:: Source passage ::
● ● ● ●
Monday, February 28, 2011

Mining News: Lundin mulls hostile move from Equinox amid threat to Inmet tie-up

Vancouver-based Lundin Mining is evaluating a hostile takeover offer from Equinox Minerals, the company confirmed on Monday, and asked shareholders not to take any action until it makes a recommendation.

 

But while a big jump in the miner's shares suggested investors are giving Equinox's C$4,8-billion bid at least a fighting chance, Lundin CEO Phil Wright said he did not see any strategic benefit from the proposed deal.

 

The company will continue to work on completing its planned merger with Inmet Mining, Wright said in a presentation at a conference in Florida, which was broadcast over the Internet.

 

Lundin and Inmet announced plans last month for a 'merger of equals', which means neither company's shareholders will receive a premium for swapping their shares into stock in the combined company, to be called Symterra Corp.
● ● ● ●
:: Material provided ::
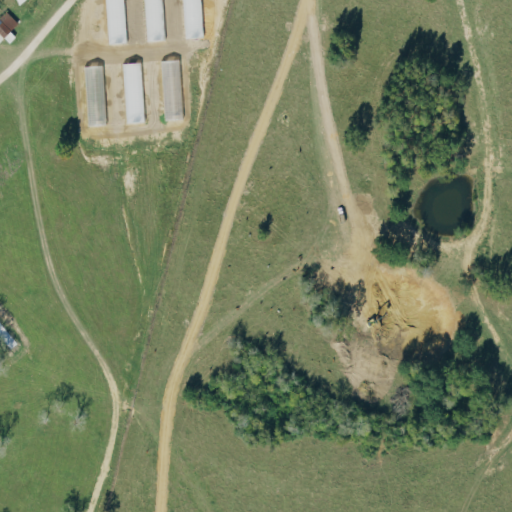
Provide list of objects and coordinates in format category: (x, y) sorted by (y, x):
building: (6, 32)
road: (41, 42)
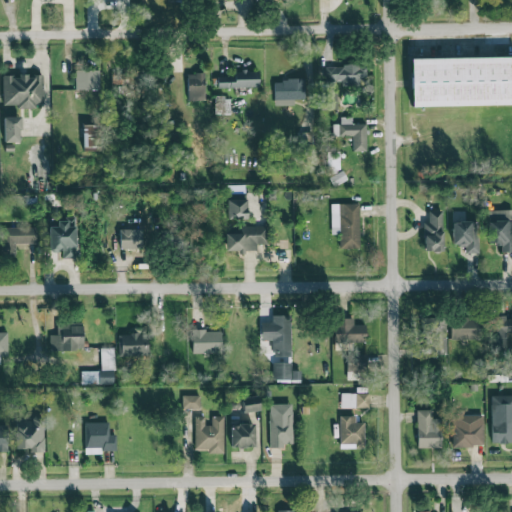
● ● ● ●
:: What you are asked to do ::
Reproduce verbatim the stretch of the Lundin mining news item above that begins at "Monday, February 28, 2011" and ends after "makes a recommendation.".

:: Solution to this exercise ::
Monday, February 28, 2011

Mining News: Lundin mulls hostile move from Equinox amid threat to Inmet tie-up

Vancouver-based Lundin Mining is evaluating a hostile takeover offer from Equinox Minerals, the company confirmed on Monday, and asked shareholders not to take any action until it makes a recommendation.